Oracle Cloud Infrastructure makes it easy to run, scale, and secure your Oracle databases (DBs) in the cloud. The Oracle Cloud Infrastructure Database service offers three types of DB systems:
- Bare metal: Comprising 1-node DB and 2-node Real Application Cluster (RAC) systems, providing exceptional performance at cost-effective pricing.
- Exadata: Proven industry-leading Exadata DB systems in quarter, half, and full rack configurations.
- Virtual machine: Allows customers to create full-featured Oracle databases on VM shapes with various cores.
DB systems are accessible only from a customer’s VCN, and customers can configure VCN security lists to control network access to their databases. The Database service is integrated with Oracle Cloud Infrastructure IAM for controlling which users can launch and manage DB systems. By default, data is encrypted at rest using Oracle TDE with master keys stored in an Oracle Wallet on each DB system. RMAN backups of DB systems are encrypted and stored in customer-owned buckets in the Object Storage service. Customers need to create a bucket for DB backups and configure the Oracle Database Cloud Backup module with an auth token (to use with the Swift API) and IAM permissions to access the bucket. Alternately, DB backups can be made to local NVMe storage on the DB system.
Each user automatically has the ability to create, update, and delete their own auth tokens in the Console or the API. An administrator does not need to create a policy to give a user those abilities. Administrators (or anyone with permission to the tenancy) also have the ability to manage auth tokens for other users. Any user of a Swift client that integrates with Object Storage needs permission to work with the service.
Load Balancing Service
Oracle Cloud Infrastructure Load Balancing provides automated traffic distribution to compute instances in a customer’s VCN. Load balancers (LBs) can be created as public (accepting traffic from the internet and directing it to private instances) or private (directing traffic between private instances). LBs can be configured for SSL termination using customer-provided certificates; end-to-end SSL, whereby the LB terminates the SSL connection and creates a new SSL connection to the backend; or SSL tunneling, in which the SSL connection is passed through to the backend (TCP load balances only).

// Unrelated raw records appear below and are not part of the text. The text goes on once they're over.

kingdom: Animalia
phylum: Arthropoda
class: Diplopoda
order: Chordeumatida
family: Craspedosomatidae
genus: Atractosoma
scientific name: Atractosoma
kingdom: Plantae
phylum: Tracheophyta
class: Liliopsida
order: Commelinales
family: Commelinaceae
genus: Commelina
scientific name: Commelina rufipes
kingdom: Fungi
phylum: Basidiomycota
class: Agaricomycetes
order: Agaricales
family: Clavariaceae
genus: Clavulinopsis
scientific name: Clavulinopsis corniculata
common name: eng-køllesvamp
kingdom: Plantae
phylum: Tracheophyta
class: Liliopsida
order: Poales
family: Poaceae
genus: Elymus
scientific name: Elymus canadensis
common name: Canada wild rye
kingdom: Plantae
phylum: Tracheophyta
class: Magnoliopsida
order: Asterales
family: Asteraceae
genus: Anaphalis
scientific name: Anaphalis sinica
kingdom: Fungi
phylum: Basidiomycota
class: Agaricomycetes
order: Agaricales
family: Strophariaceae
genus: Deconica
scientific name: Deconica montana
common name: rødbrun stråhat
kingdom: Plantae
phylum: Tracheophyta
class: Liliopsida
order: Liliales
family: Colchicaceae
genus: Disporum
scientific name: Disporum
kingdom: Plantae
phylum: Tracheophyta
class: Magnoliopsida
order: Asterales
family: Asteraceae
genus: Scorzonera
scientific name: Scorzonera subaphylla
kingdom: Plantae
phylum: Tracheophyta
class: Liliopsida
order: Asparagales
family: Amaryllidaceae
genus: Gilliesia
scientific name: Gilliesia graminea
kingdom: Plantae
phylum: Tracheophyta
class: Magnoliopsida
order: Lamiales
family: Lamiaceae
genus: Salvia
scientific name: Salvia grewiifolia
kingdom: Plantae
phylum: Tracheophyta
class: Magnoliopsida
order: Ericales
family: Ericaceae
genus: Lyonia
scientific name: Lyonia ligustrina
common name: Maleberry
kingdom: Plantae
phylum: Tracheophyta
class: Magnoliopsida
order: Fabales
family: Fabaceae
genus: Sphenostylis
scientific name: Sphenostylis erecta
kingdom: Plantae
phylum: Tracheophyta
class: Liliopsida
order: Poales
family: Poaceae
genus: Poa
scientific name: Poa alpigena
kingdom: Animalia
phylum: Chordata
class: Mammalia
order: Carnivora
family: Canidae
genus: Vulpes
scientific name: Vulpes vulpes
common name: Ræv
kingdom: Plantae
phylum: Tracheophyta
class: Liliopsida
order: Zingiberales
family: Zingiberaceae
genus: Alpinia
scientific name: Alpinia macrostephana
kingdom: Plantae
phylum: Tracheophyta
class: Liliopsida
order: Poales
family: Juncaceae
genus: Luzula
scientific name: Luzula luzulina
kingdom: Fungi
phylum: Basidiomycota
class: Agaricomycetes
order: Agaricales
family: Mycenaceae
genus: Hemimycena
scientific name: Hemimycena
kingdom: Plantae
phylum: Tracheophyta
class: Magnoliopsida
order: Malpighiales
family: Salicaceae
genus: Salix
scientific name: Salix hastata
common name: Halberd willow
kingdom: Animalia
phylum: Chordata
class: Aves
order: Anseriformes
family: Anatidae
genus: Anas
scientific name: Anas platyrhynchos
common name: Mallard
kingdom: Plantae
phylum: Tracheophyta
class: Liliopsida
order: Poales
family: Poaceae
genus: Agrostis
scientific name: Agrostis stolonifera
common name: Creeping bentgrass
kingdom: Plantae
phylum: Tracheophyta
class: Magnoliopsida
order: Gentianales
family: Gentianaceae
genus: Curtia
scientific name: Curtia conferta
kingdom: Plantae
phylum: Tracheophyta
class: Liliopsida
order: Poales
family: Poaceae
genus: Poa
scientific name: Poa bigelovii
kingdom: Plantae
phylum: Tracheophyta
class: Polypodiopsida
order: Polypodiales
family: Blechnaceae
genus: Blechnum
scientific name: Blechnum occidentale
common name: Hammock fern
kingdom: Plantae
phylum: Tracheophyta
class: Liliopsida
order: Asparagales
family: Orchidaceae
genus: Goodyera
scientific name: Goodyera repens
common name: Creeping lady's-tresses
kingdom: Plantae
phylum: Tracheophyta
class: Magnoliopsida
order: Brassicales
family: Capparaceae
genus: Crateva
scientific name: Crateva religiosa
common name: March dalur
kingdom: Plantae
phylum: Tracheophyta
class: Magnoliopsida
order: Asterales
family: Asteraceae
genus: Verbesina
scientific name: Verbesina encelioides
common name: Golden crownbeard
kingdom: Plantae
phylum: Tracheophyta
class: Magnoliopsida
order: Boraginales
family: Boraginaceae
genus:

The Load Balancing service supports TLS 1.2 by default, and prioritizes the following forward-secrecy ciphers in the TLS cipher-suite:
Managed Domain Name Servers (DNS) Service
The Oracle Cloud Infrastructure DNS service provides dynamic, static, and recursive DNS solutions for enterprise customers. The service connects visitors to customer websites and applications with fast and secure services. The DNS service operates on a global anycast network with 18 points of presence (PoPs) on five continents and offers fully redundant DNS constellations and multiple Tier 1 transit providers per PoP. The solution provides a DNS-based Distributed Denial of Services (DDoS) protection and in-house security expertise that leverages a vast sensor network that collects and analyzes over 240 billion data points per day. The DNS service also fully supports the secondary DNS features to complement the customer’s existing DNS service, providing resiliency at the DNS layer.